Read in Catalan

On Wednesday, lawyer Gonzalo Boye submitted an appeal on behalf of Laura Borràs, speaker of the Catalan Parliament and Junts' president. The appeal requests that the civil and criminal chamber of the High Court of Catalonia (TSJC) hears the challenge "for lack of impartiality" against Carlos Ramos, examining judge in the Institute of Catalan Letters (ILC) case. In the appeal, Boye claims that the examining judge shows "undue haste" to finish the proceedings against Borràs, particularly for dismissing his challenge, as well as the arguments against the prosecution of Borràs for her management of the ILC from 2013 to 2017. The public prosecutor already announced it is asking for a six-year prison sentence and a 21-years ban from holding public office for the crimes of forgery and perversion of justice. Aside from this appeal, Borràs' defence has until next Monday to file an appeal against her prosecution. These appeals, however, do not prevent the judge from starting the hearing against Borràs at any time, a fact that will open Pandora's box in the Catalan Parliament.

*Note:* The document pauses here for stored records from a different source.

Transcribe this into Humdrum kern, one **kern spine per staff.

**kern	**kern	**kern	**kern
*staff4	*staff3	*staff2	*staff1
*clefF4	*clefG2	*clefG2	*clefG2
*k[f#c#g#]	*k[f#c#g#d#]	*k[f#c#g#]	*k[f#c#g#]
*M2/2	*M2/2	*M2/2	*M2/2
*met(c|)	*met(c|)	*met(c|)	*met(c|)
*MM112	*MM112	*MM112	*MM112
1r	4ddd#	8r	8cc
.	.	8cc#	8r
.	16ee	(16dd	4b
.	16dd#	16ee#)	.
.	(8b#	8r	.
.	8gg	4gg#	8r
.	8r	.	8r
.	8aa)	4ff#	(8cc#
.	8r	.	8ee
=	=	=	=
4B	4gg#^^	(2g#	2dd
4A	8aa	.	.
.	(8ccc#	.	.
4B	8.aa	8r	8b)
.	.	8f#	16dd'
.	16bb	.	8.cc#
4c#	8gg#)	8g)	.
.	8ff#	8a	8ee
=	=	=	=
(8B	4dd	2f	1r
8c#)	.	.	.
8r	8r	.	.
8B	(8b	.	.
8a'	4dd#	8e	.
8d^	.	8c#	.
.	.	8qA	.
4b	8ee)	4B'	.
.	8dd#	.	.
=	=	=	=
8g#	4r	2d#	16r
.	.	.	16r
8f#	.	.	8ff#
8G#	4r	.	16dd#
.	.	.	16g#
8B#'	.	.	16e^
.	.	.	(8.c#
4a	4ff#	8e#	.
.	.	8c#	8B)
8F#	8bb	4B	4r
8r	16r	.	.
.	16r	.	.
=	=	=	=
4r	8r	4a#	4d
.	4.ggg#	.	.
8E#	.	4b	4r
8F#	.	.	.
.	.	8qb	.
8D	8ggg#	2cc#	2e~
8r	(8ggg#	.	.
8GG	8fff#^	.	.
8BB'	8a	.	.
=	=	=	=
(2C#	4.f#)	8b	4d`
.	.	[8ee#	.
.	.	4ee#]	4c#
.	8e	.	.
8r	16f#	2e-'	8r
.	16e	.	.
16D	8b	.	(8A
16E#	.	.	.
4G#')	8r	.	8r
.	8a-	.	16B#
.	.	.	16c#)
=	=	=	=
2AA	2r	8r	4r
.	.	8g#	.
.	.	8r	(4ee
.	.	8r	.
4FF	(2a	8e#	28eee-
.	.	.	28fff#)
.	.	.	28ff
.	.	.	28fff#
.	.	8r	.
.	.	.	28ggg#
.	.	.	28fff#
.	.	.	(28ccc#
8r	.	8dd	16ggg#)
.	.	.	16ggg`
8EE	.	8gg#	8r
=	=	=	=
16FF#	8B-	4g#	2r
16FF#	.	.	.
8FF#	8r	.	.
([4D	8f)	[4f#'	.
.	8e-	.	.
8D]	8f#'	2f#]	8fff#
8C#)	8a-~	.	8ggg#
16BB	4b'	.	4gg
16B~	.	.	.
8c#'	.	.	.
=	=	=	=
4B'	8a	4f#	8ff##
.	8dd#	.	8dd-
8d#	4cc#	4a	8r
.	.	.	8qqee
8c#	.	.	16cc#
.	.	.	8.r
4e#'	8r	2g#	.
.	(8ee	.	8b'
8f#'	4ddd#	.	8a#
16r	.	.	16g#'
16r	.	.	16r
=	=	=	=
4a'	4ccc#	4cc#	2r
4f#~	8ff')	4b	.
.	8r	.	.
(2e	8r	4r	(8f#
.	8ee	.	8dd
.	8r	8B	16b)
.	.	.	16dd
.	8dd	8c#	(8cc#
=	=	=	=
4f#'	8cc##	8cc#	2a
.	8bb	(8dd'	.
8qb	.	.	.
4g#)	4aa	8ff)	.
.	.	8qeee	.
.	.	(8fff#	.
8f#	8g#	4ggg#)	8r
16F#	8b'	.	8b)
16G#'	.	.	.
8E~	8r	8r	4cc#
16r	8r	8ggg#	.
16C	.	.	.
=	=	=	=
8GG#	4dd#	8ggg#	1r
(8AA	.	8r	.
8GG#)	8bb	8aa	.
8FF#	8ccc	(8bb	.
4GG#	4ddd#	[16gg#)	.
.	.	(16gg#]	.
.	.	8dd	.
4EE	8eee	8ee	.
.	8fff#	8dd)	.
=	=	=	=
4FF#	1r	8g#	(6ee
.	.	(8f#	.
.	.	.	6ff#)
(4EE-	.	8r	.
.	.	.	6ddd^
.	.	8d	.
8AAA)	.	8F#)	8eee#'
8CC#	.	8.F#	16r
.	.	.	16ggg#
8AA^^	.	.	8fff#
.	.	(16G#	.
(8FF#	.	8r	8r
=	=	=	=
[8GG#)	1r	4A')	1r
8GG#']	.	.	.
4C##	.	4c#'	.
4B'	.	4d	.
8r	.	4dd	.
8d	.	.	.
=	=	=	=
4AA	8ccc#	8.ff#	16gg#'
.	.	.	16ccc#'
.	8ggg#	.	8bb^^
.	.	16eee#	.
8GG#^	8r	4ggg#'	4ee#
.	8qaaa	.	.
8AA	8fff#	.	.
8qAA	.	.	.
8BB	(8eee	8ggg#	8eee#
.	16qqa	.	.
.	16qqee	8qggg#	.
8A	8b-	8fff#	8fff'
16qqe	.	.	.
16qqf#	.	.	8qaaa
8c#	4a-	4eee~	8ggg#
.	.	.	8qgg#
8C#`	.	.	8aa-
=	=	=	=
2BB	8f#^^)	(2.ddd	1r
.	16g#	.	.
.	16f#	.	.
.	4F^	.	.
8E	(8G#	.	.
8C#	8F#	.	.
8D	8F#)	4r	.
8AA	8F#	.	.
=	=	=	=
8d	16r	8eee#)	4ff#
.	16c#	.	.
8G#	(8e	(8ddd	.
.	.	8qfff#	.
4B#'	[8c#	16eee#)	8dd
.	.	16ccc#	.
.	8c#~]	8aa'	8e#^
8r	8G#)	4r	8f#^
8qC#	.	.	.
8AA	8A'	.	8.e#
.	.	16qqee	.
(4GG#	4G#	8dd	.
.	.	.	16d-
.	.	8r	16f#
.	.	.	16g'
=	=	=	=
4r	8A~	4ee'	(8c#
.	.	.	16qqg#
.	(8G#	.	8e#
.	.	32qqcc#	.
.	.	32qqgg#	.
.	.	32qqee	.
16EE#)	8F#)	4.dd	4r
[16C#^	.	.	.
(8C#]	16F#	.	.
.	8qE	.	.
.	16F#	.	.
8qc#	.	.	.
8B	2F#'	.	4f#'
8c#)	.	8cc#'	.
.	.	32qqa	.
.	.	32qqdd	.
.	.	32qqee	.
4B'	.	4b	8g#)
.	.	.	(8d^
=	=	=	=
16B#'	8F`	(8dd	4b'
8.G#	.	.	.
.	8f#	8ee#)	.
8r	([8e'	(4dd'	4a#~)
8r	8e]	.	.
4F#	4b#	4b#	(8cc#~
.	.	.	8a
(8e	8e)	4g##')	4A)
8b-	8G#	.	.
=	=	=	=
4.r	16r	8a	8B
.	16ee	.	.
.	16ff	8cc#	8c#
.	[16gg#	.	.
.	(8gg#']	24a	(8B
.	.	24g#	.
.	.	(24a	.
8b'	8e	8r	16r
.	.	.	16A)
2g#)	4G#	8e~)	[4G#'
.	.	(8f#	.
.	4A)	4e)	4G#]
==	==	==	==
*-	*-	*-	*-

In last Friday's ruling, Judge Carlos Ramos dismissed Boye's challenge, arguing that its underlying reasons —Ramos' appointment in 2004 from a shortlist proposed by the PSC-led tripartite government— had already been dealt with in other challenges two years ago, and they were not accepted. Furthermore, he added that no appeal was possible about this issue. By contrast, in the document, Boye states, he is "surprised" that the judge "has not even complied with the basic formalities" established by the Organic Law of the Judiciary, according to which the other parties in the proceedings must be informed, so they can state if they support the challenge or have other motives.

The "misuse of rights" argument

Borràs' lawyer criticises the TSJC examining judge for accusing him and his client of "misuse of legal rights" or "procedural fraud", when "the misuse stems from not applying basic procedural rules", which according to Gonzalo Boye "leads to (the) actual defencelessness" of the speaker of Parliament and president of Junts. Boye requests that the TSJC chamber hears the challenge against judge Ramos as laid down by law.

In the appeal, the criminal lawyer also criticises the judge for arguing that as a challenge against him was rejected, no more challenges can be submitted, "as if it were a cause judged which would render him immune to any other challenge". Boye states that "the right to an impartial judge is, first, absolute and, second, individual in nature", and adds that in the other cases mentioned by the judge, his opinion was upheld by the national courts "but all cases are yet to be heard by the European Court of Human Rights (ECHR)".

New grounds for challenges

Borràs' lawyer points out he provided other facts that cast doubt on Judge Carlos Ramos' impartiality. For example that he signed a report jointly with Jesús Maria Barrientos, president of the TSJC, against the grounds for the challenge submitted by the prosecuted pro-independence members of the Bureau of the Parliament, presided by Roger Torrent. The TSJC accepted Josep Costa's arguments and removed Barrientos from the court in charge of the case. "There is no doubt of the animosity, to put it in neutral terms, against not only those who challenge them in the proceedings, but also for the political option represented by those political leaders", maintains Boye, referring to the pro-independence leaders of Junts and ERC, and "especially", he adds, Laura Borràs, who "succeeds Torrent".

Boye repeats the reasoning of the TSJC chamber that examined the challenge against Barrientos —and that accepted Josep Costa's request— assuring the judge's arguments "are understandable in human terms and for the defence of the professional prestige and integrity, but could arouse a legitimate suspicion of lack of impartiality in the challenger ". Boye adds that his client, Laura Borràs, "already suspects this".

The lawyer states that judicial impartiality is "a mandatory requirement" and is enshrined in the European Convention on Human Rights, the EU Charter of Fundamental Rights and the Constitution itself. For all these reasons, Boye asks the TSJC chamber to admit his appeal against the examinating judge's decision of July 15th and to hear the challenge against Judge Carlos Ramos.

In parallel to the criminal case, Laura Borràs already stated she will not resign from her post and asked her colleagues in the Catalan Parliament not to condemn her before she has been tried.